§ Required work
Reproduce the first line of the entries that follow and each later line, word for word, ending with the one containing "root of tail: (222, 482)".
===== Available records
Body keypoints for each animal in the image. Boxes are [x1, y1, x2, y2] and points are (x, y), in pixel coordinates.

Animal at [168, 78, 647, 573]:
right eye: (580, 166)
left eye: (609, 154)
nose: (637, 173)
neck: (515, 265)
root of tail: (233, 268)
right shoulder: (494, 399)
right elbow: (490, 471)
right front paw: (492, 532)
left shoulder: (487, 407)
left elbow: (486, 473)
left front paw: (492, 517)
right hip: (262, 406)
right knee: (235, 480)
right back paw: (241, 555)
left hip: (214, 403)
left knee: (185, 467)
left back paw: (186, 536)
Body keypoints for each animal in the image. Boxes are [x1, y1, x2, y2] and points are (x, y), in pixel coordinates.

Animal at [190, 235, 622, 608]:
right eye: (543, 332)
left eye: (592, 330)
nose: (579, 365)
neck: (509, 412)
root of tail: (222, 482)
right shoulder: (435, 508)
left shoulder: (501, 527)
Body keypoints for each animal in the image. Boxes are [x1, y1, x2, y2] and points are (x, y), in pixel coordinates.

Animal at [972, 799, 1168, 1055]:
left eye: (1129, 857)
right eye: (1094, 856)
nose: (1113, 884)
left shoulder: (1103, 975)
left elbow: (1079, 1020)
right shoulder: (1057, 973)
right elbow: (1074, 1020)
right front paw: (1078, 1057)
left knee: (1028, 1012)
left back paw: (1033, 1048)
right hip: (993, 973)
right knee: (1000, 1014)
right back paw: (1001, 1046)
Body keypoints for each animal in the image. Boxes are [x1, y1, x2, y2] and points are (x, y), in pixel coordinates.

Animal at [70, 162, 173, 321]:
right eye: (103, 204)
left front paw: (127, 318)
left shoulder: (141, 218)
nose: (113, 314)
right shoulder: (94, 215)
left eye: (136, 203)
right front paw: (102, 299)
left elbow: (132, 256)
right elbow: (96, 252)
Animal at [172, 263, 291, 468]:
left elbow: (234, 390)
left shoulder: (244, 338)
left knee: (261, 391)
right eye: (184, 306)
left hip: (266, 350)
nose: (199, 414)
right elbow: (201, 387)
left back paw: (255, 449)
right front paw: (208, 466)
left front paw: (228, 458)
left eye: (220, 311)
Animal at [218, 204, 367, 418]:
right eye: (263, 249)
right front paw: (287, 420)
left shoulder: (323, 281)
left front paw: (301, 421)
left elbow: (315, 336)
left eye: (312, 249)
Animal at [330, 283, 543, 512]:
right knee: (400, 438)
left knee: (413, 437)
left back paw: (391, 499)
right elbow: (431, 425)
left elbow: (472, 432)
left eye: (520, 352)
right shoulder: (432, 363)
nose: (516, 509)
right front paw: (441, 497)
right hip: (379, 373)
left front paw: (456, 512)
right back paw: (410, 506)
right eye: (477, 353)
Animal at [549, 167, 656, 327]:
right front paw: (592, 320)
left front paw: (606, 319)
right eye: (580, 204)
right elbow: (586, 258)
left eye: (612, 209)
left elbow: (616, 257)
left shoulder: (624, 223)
==========
§ Expected answer
Body keypoints for each animal in the image. Boxes are [x1, y1, x2, y2] and points are (x, y), in pixel coordinates.

Animal at [168, 78, 647, 573]:
right eye: (580, 166)
left eye: (609, 154)
nose: (637, 173)
neck: (515, 265)
root of tail: (233, 268)
right shoulder: (494, 399)
right elbow: (490, 471)
right front paw: (492, 532)
left shoulder: (487, 407)
left elbow: (486, 473)
left front paw: (492, 517)
right hip: (262, 406)
right knee: (235, 480)
right back paw: (241, 555)
left hip: (214, 403)
left knee: (185, 467)
left back paw: (186, 536)
Body keypoints for each animal in the image. Boxes are [x1, y1, x2, y2] and points are (x, y), in pixel coordinates.

Animal at [190, 235, 622, 608]:
right eye: (543, 332)
left eye: (592, 330)
nose: (579, 365)
neck: (509, 412)
root of tail: (222, 482)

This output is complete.